I am running a (Linux based) rsync server for software distribution. A (Windows based) source repository server which is outside my control pushes software packages to it via rsync, and about a hundred satellite servers worldwide pull from it, also via rsync.
The source repository contains many big duplicate files. I want to reduce disk space and bandwidth consumption on the satellite servers by replacing those duplicates by hardlinks. The administrator of the source repository is unwilling or unable to do so at the source, so I'm trying to do it after the fact on the distribution server. I have created a simple bash script based on the
fdupes command which finds groups of duplicates and replaces them with hardlinks to a single file. The rsync transfers to the satellite servers preserve these hardlinks as desired thanks to the -H option.

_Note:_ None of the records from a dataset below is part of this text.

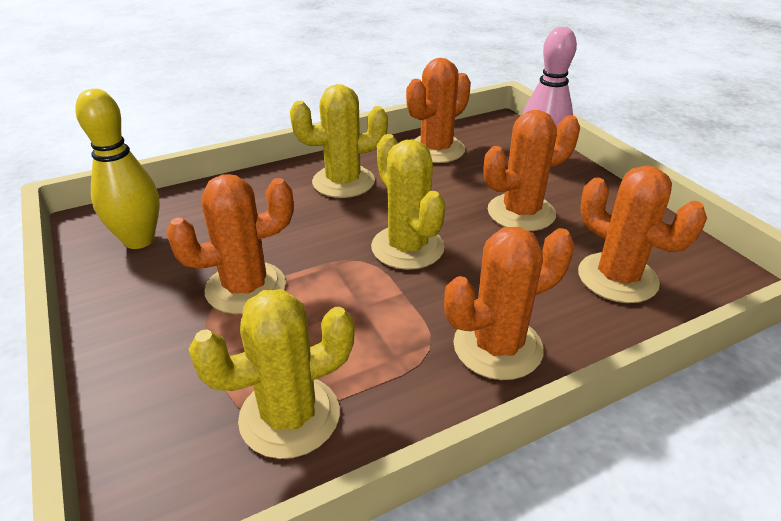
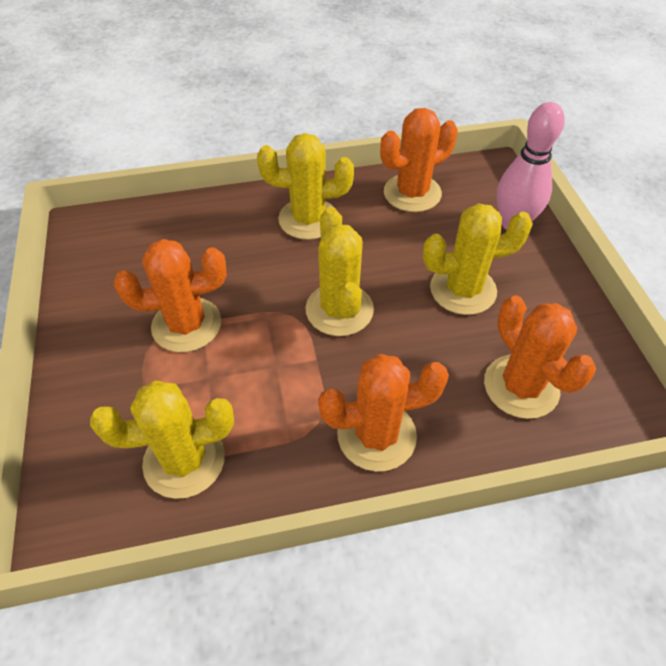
camera: 15 degrees right, 15 degrees up
yellow bowling pin [75,89,160,249] -> none
orange cactus [483,110,580,231] -> yellow cactus [423,203,533,315]

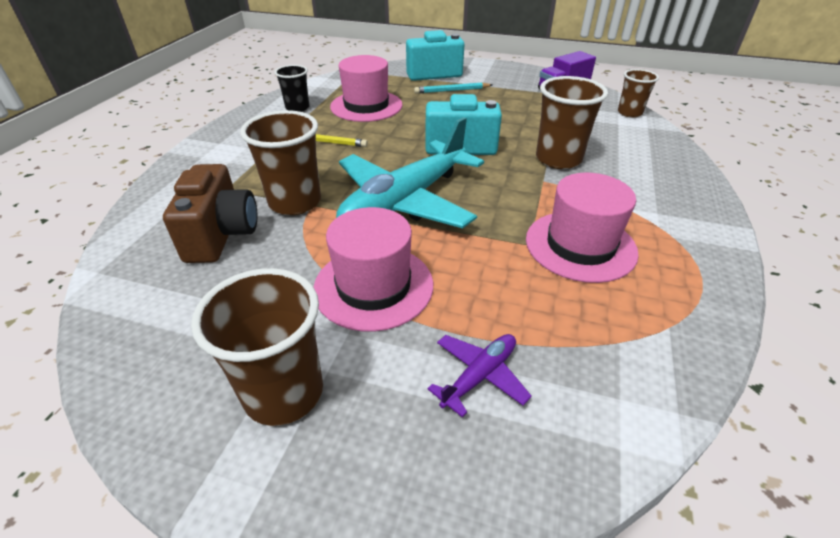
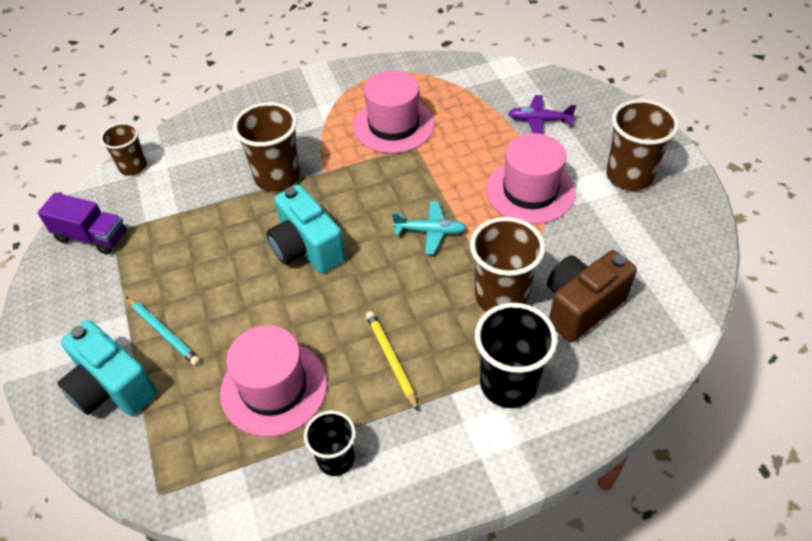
camera: 125 degrees left, 10 degrees up
turquoise plane [336,117,484,228] -> turquoise plane [392,201,466,255], size x0.44
none -> black cup [475,303,557,408]

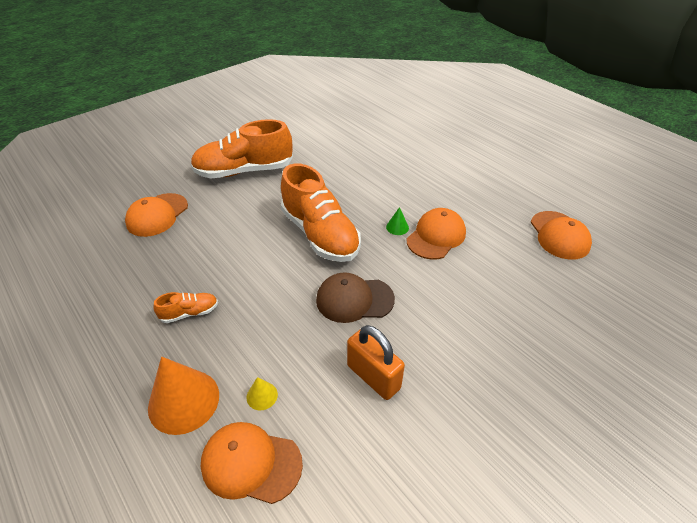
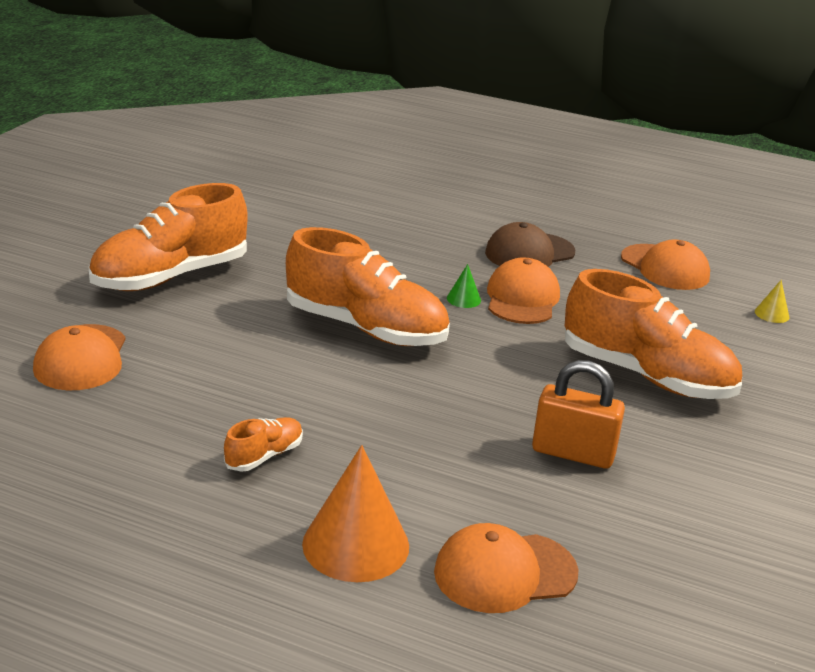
camera: 30 degrees left, 15 degrees down
yellow cone [246,377,278,410] -> yellow cone moved to [755,280,790,323]
brown cap [316,272,395,323] -> brown cap moved to [485,222,576,267]
none -> orange shoe [565,269,742,399]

The transfer from the source repository however produces inconsistent results. Sometimes the deduplication is preserved. Sometimes the source server retransmits all of the files of a deduplicated group and the deduplication is broken even though the source files did not change.
Hence my question: What is the official behaviour of rsync in case it is asked to sync two identical but separate files and the files do already exist in the destination with the correct content, but as hardlinks to the same file? What is the exact criteria for retransmitting a file? Is there a way to ensure that the hardlink in the destination is preserved in that situation even though the hardlink does not exist in the source?